What is asked:
Word for word, repeat the entries, minus the pictures.

::::::::::

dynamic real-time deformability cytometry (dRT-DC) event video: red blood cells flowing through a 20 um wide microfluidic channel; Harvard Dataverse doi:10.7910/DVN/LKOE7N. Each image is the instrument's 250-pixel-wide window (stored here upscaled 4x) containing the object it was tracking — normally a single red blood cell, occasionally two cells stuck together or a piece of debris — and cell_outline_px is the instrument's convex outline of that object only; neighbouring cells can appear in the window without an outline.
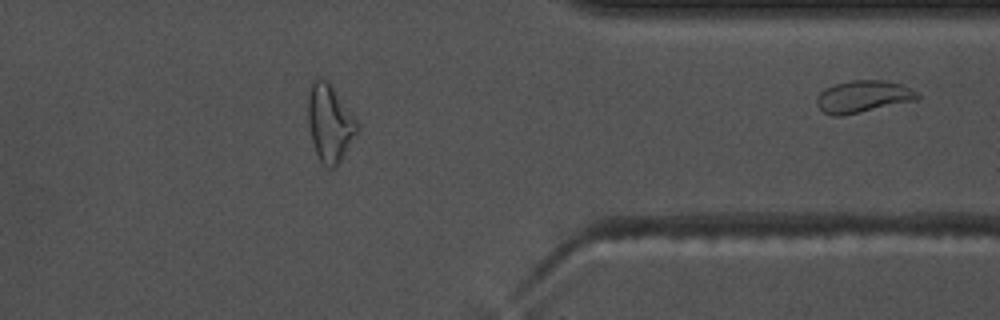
{"species": "common noctule bat (a hibernating species)", "species_latin": "Nyctalus noctula", "temperature_condition": "warm", "stored_images_in_passage": 43, "segment_of_instrument_passage": [2, 2], "camera_frame_rate_fps": 3000, "um_per_image_px": 0.085, "animal": {"sex": "male", "body_mass_g": 17.5, "forearm_length_mm": 52.3}, "frame": {"image": 1, "passage_image": 43, "time_ms": 14.0, "image_size_px": [1000, 320], "cell_outline_px": [[920, 100], [844, 116], [832, 116], [824, 112], [816, 104], [816, 96], [824, 88], [832, 84], [852, 80], [884, 80], [900, 84], [916, 92], [920, 96]], "centroid_in_image_um": [73.34, 8.22], "position_along_channel_um": 338.1, "area_um2": 19.19}}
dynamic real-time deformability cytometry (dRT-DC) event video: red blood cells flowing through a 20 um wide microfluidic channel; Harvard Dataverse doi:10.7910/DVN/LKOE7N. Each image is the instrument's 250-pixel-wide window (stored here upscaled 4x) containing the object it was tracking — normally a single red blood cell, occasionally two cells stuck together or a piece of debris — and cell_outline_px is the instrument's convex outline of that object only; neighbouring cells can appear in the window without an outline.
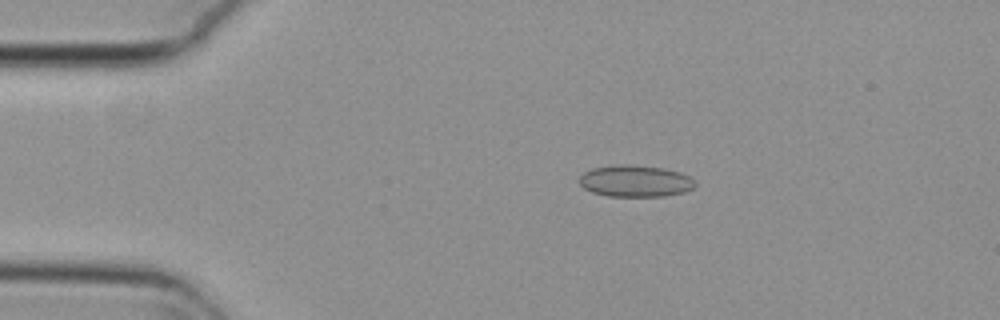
{"species": "common noctule bat (a hibernating species)", "species_latin": "Nyctalus noctula", "temperature_condition": "cold", "stored_images_in_passage": 54, "camera_frame_rate_fps": 3000, "um_per_image_px": 0.085, "animal": {"sex": "female", "body_mass_g": 29.2, "forearm_length_mm": 56.3}, "frame": {"image": 1, "passage_image": 10, "time_ms": 3.0, "image_size_px": [1000, 320], "cell_outline_px": [[696, 184], [692, 188], [684, 192], [664, 196], [608, 196], [592, 192], [584, 188], [580, 184], [580, 176], [584, 172], [592, 168], [620, 164], [628, 164], [664, 168], [680, 172], [696, 180]], "centroid_in_image_um": [54.01, 15.38], "position_along_channel_um": 31.0, "area_um2": 21.39}}
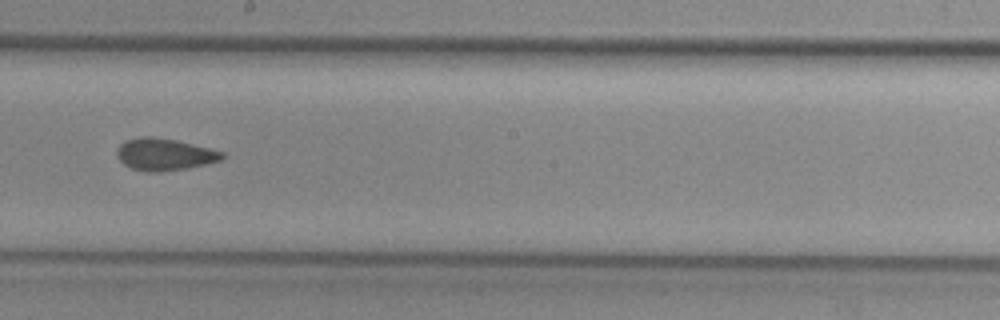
{"frame": {"image": 2, "passage_image": 30, "time_ms": 9.667, "image_size_px": [1000, 320], "cell_outline_px": [[224, 156], [220, 160], [208, 164], [188, 168], [160, 172], [148, 172], [132, 168], [124, 164], [116, 156], [116, 148], [124, 140], [140, 136], [152, 136], [176, 140], [224, 152]], "centroid_in_image_um": [13.94, 13.12], "position_along_channel_um": 234.3, "area_um2": 19.77}}
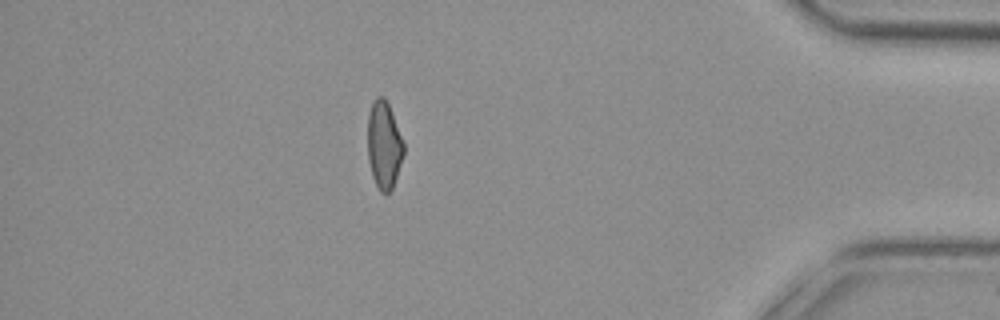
{"frame": {"image": 3, "passage_image": 47, "time_ms": 15.333, "image_size_px": [1000, 320], "cell_outline_px": [[404, 152], [392, 188], [388, 192], [380, 192], [372, 176], [368, 160], [368, 112], [372, 100], [376, 96], [384, 96], [392, 112], [404, 144]], "centroid_in_image_um": [32.61, 12.27], "position_along_channel_um": 402.6, "area_um2": 18.26}, "authors_computed_cell_mechanics": {"area_um2": 19.7098, "velocity_mm_per_s": 3.7838, "shape_relaxation_time_tau1_ms": null, "shape_relaxation_time_tau2_ms": 3.2311, "deformation_change_tau1": null, "deformation_change_tau2": 0.0789}}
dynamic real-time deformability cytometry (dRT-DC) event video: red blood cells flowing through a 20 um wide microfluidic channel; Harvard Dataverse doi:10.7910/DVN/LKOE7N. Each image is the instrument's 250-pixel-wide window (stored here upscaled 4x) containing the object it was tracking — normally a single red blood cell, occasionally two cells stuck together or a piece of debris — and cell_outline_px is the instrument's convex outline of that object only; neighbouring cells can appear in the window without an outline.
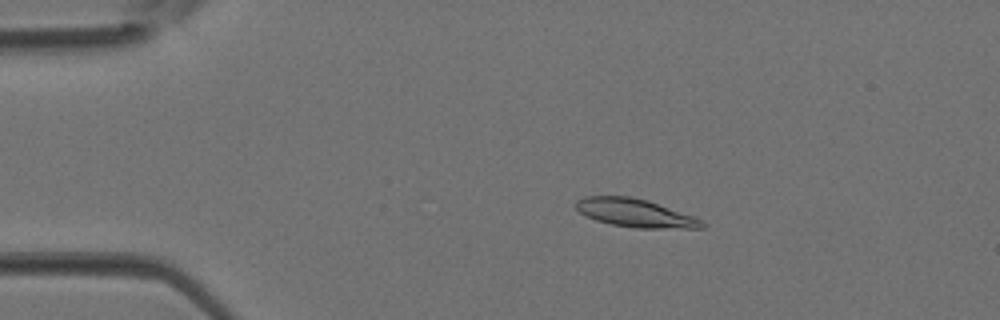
{"species": "Egyptian fruit bat (a non-hibernating species)", "species_latin": "Rousettus aegyptiacus", "temperature_condition": "room temperature", "stored_images_in_passage": 4, "camera_frame_rate_fps": 3000, "um_per_image_px": 0.085, "animal": {"sex": "female"}, "frame": {"image": 1, "passage_image": 2, "time_ms": 0.333, "image_size_px": [1000, 320], "cell_outline_px": [[708, 224], [704, 228], [636, 228], [612, 224], [596, 220], [580, 212], [572, 204], [576, 200], [584, 196], [632, 196], [648, 200], [692, 216]], "centroid_in_image_um": [53.96, 18.09], "position_along_channel_um": 31.0, "area_um2": 20.69}}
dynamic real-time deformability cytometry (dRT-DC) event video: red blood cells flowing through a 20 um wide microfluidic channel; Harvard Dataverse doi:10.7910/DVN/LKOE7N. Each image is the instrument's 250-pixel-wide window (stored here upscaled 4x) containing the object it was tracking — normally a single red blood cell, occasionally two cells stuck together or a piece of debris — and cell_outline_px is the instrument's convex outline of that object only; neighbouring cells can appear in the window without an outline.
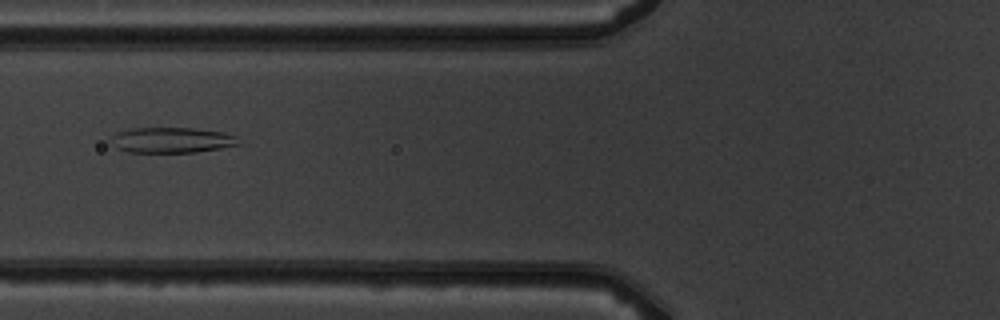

::::::::::

Written response:
dynamic real-time deformability cytometry (dRT-DC) event video: red blood cells flowing through a 20 um wide microfluidic channel; Harvard Dataverse doi:10.7910/DVN/LKOE7N. Each image is the instrument's 250-pixel-wide window (stored here upscaled 4x) containing the object it was tracking — normally a single red blood cell, occasionally two cells stuck together or a piece of debris — and cell_outline_px is the instrument's convex outline of that object only; neighbouring cells can appear in the window without an outline.
{"species": "common noctule bat (a hibernating species)", "species_latin": "Nyctalus noctula", "temperature_condition": "warm", "stored_images_in_passage": 43, "segment_of_instrument_passage": [2, 2], "camera_frame_rate_fps": 3000, "um_per_image_px": 0.085, "animal": {"sex": "male", "body_mass_g": 17.5, "forearm_length_mm": 52.3}, "frame": {"image": 1, "passage_image": 43, "time_ms": 14.0, "image_size_px": [1000, 320], "cell_outline_px": [[920, 100], [844, 116], [832, 116], [824, 112], [816, 104], [816, 96], [824, 88], [832, 84], [852, 80], [884, 80], [900, 84], [916, 92], [920, 96]], "centroid_in_image_um": [73.34, 8.22], "position_along_channel_um": 338.1, "area_um2": 19.19}}
dynamic real-time deformability cytometry (dRT-DC) event video: red blood cells flowing through a 20 um wide microfluidic channel; Harvard Dataverse doi:10.7910/DVN/LKOE7N. Each image is the instrument's 250-pixel-wide window (stored here upscaled 4x) containing the object it was tracking — normally a single red blood cell, occasionally two cells stuck together or a piece of debris — and cell_outline_px is the instrument's convex outline of that object only; neighbouring cells can appear in the window without an outline.
{"species": "common noctule bat (a hibernating species)", "species_latin": "Nyctalus noctula", "temperature_condition": "cold", "stored_images_in_passage": 54, "camera_frame_rate_fps": 3000, "um_per_image_px": 0.085, "animal": {"sex": "female", "body_mass_g": 29.2, "forearm_length_mm": 56.3}, "frame": {"image": 1, "passage_image": 10, "time_ms": 3.0, "image_size_px": [1000, 320], "cell_outline_px": [[696, 184], [692, 188], [684, 192], [664, 196], [608, 196], [592, 192], [584, 188], [580, 184], [580, 176], [584, 172], [592, 168], [620, 164], [628, 164], [664, 168], [680, 172], [696, 180]], "centroid_in_image_um": [54.01, 15.38], "position_along_channel_um": 31.0, "area_um2": 21.39}}
{"frame": {"image": 2, "passage_image": 30, "time_ms": 9.667, "image_size_px": [1000, 320], "cell_outline_px": [[224, 156], [220, 160], [208, 164], [188, 168], [160, 172], [148, 172], [132, 168], [124, 164], [116, 156], [116, 148], [124, 140], [140, 136], [152, 136], [176, 140], [224, 152]], "centroid_in_image_um": [13.94, 13.12], "position_along_channel_um": 234.3, "area_um2": 19.77}}
{"frame": {"image": 3, "passage_image": 47, "time_ms": 15.333, "image_size_px": [1000, 320], "cell_outline_px": [[404, 152], [392, 188], [388, 192], [380, 192], [372, 176], [368, 160], [368, 112], [372, 100], [376, 96], [384, 96], [392, 112], [404, 144]], "centroid_in_image_um": [32.61, 12.27], "position_along_channel_um": 402.6, "area_um2": 18.26}, "authors_computed_cell_mechanics": {"area_um2": 19.7098, "velocity_mm_per_s": 3.7838, "shape_relaxation_time_tau1_ms": null, "shape_relaxation_time_tau2_ms": 3.2311, "deformation_change_tau1": null, "deformation_change_tau2": 0.0789}}
dynamic real-time deformability cytometry (dRT-DC) event video: red blood cells flowing through a 20 um wide microfluidic channel; Harvard Dataverse doi:10.7910/DVN/LKOE7N. Each image is the instrument's 250-pixel-wide window (stored here upscaled 4x) containing the object it was tracking — normally a single red blood cell, occasionally two cells stuck together or a piece of debris — and cell_outline_px is the instrument's convex outline of that object only; neighbouring cells can appear in the window without an outline.
{"species": "Egyptian fruit bat (a non-hibernating species)", "species_latin": "Rousettus aegyptiacus", "temperature_condition": "room temperature", "stored_images_in_passage": 4, "camera_frame_rate_fps": 3000, "um_per_image_px": 0.085, "animal": {"sex": "female"}, "frame": {"image": 1, "passage_image": 2, "time_ms": 0.333, "image_size_px": [1000, 320], "cell_outline_px": [[708, 224], [704, 228], [636, 228], [612, 224], [596, 220], [580, 212], [572, 204], [576, 200], [584, 196], [632, 196], [648, 200], [692, 216]], "centroid_in_image_um": [53.96, 18.09], "position_along_channel_um": 31.0, "area_um2": 20.69}}
dynamic real-time deformability cytometry (dRT-DC) event video: red blood cells flowing through a 20 um wide microfluidic channel; Harvard Dataverse doi:10.7910/DVN/LKOE7N. Each image is the instrument's 250-pixel-wide window (stored here upscaled 4x) containing the object it was tracking — normally a single red blood cell, occasionally two cells stuck together or a piece of debris — and cell_outline_px is the instrument's convex outline of that object only; neighbouring cells can appear in the window without an outline.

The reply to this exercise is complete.